Pollyea hopes to stop the first domino from falling by targeting IDH mutations. "Imagine screening for patients prospectively and then if they have the mutation, we could use something like an IDH inhibitor," Pollyea says. Turn off this mutation and doctors may be able to turn of the disease, or at least its most aggressive characteristics. 
But the genetic testing for IDH mutation is currently costly and time consuming. And so Pollyea hopes to identify patients with the IDH mutation by looking downstream – tests for blood-levels of 2-hydroxyglutarate being developed at the CU Cancer Center could determine the patients most likely to benefit from an IDH inhibitor. 

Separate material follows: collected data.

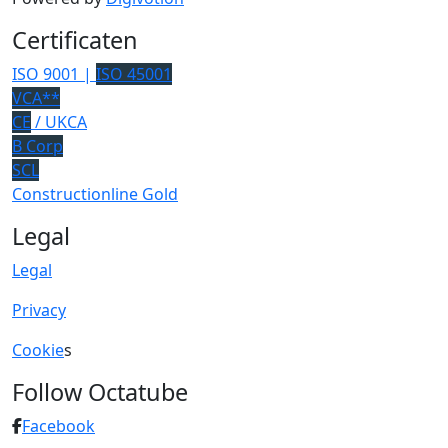
Certificaten
ISO 9001 |
ISO 45001
VCA**
CE
/ UKCA
B Corp
SCL
Constructionline Gold
Legal
Legal
Privacy
Cookie
s
Follow Octatube
Facebook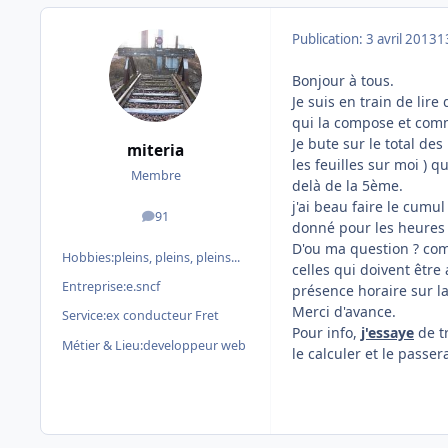
Publication:
3 avril 2013
1
Bonjour à tous.
Je suis en train de li
qui la compose et comm
Je bute sur le total des
miteria
les feuilles sur moi ) 
Membre
delà de la 5ème.
j'ai beau faire le cumu
91
messages
donné pour les heures 
D'ou ma question ? comm
Hobbies:
pleins, pleins, pleins...
celles qui doivent être
Entreprise:
e.sncf
présence horaire sur la
Merci d'avance.
Service:
ex conducteur Fret
Pour info,
j'essaye
de tr
Métier & Lieu:
developpeur web
le calculer et le passe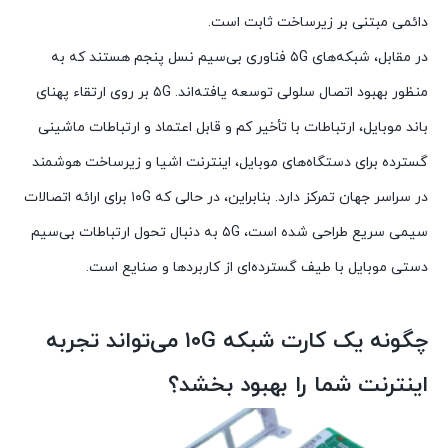
دائمی مبتنی بر زیرساخت ثابت است.
در مقابل، شبکه‌های ۵G فناوری بی‌سیم نسل پنجم هستند که به
منظور بهبود اتصال سلولی توسعه یافته‌اند. ۵G بر روی ارتقاء پهنای
باند موبایل، ارتباطات با تأخیر کم و قابل اعتماد و ارتباطات ماشینی
گسترده برای دستگاه‌های موبایل، اینترنت اشیا و زیرساخت هوشمند
در سراسر جهان تمرکز دارد. بنابراین، در حالی که ۱۰G برای ارائه اتصالات
سیمی سریع طراحی شده است، ۵G به دنبال تحول ارتباطات بی‌سیم
دستی موبایل با طیف گسترده‌ای از کاربردها و صنایع است.
چگونه یک کارت شبکه ۱۰G می‌تواند تجربه
اینترنت شما را بهبود بخشد؟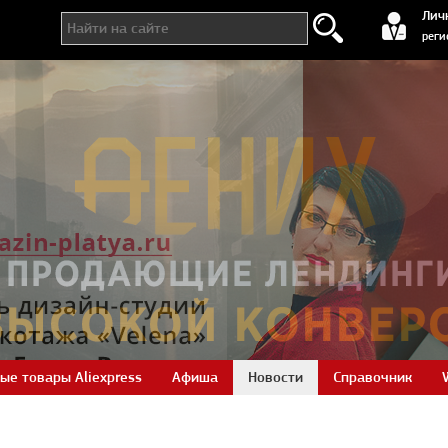
регистра
Лич
реги
ые товары Aliexpress
Афиша
Новости
Справочник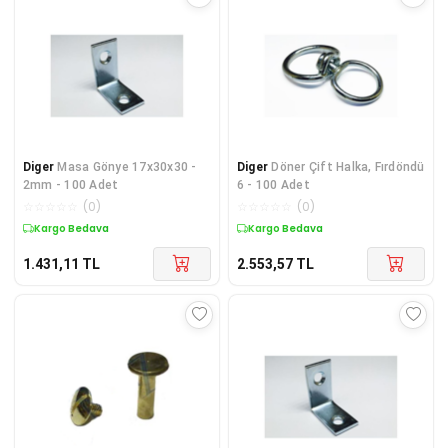
Diger
Masa Gönye 17x30x30 -
Diger
Döner Çift Halka, Fırdöndü
2mm - 100 Adet
6 - 100 Adet
☆
☆
☆
☆
☆
(
0
)
☆
☆
☆
☆
☆
(
0
)
Kargo Bedava
Kargo Bedava
1.431,11
TL
2.553,57
TL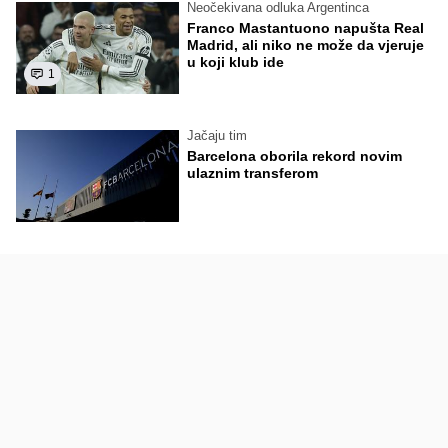
Neočekivana odluka Argentinca
Franco Mastantuono napušta Real
Madrid, ali niko ne može da vjeruje
u koji klub ide
1
Jačaju tim
Barcelona oborila rekord novim
ulaznim transferom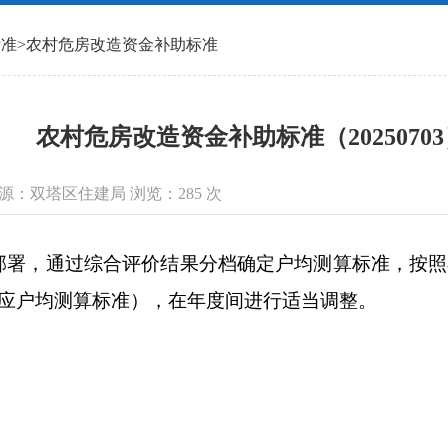
标准
>
农村危房改造资金补助标准
农村危房改造资金补助标准（2025070
信息来源：双塔区住建局 浏览：
285
次
，通过综合评价结果分档确定户均测算标准，按照
对应户均测算标准），在年度间进行适当调整。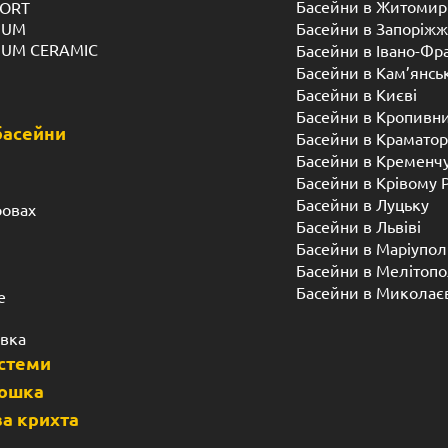
Усередині чашу не тре
овах. У виробника BNV.UA є
Стійкість до зовнішніх
я за розмірами і дизайном.
(нейтральні до ультрафі
тандарту якості:
і інших мікроорганізмів
Стійкість до хімічних
 в складі стекловолоконной
системи очищення в
користуватися, так як 
для застигання розчину.
Низька теплопровідні
практично не проводи
швидко буде остигати 
х (скловолоконних)
накриття на басейн. 
підігріву води в холод
Де можна встановлюв
ні. В Україні, під виглядом
кції. Виявити обман легко –
для плавання
ще, пластики менш міцні і
сейни можна збирати на місці
Апріорі, монтаж чаш зі скл
скловолоконний басейн
ставити басейн всередині ж
звантажується з залученням
щоб чаша за габаритами п
цьому плані немає ніяких.
ів під ключ має ряд своїх
При установці скловолокон
трукції на протязі багатьох
купатися можна і взимку, в 
евнена у своїх можливостях,
яке буде перешкоджати зам
ої скловолоконні басейни.
недолік – жорсткості недос
ськими нормами.
може витримати, а може н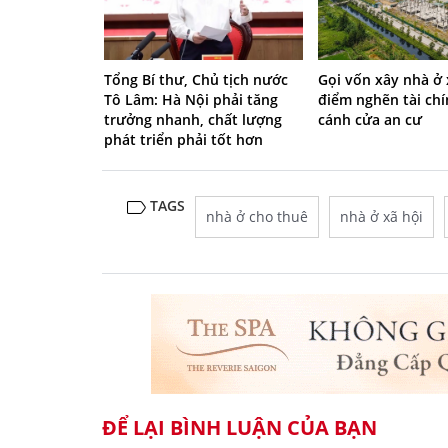
Tổng Bí thư, Chủ tịch nước
Gọi vốn xây nhà ở 
Tô Lâm: Hà Nội phải tăng
điểm nghẽn tài ch
trưởng nhanh, chất lượng
cánh cửa an cư
phát triển phải tốt hơn
TAGS
nhà ở cho thuê
nhà ở xã hội
ĐỂ LẠI BÌNH LUẬN CỦA BẠN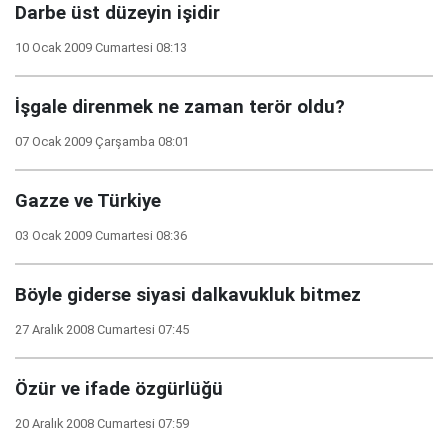
Darbe üst düzeyin işidir
10 Ocak 2009 Cumartesi 08:13
İşgale direnmek ne zaman terör oldu?
07 Ocak 2009 Çarşamba 08:01
Gazze ve Türkiye
03 Ocak 2009 Cumartesi 08:36
Böyle giderse siyasi dalkavukluk bitmez
27 Aralık 2008 Cumartesi 07:45
Özür ve ifade özgürlüğü
20 Aralık 2008 Cumartesi 07:59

Finally, Pollyea and colleagues including molecular biologist James DeGregori, PhD, are exploring novel ways to target the IDH mutation. "I think that even beyond the very real promise of IDH inhibitor drugs, this is a potential weak spot for AML that can be targeted in a number of ways," Pollyea says. 
Pollyea also points out that IDH mutations were first discovered in brain tumors and have also been found in other cancers. A technique targeting IDH mutation in AML may have wide-ranging implications for a variety of cancers.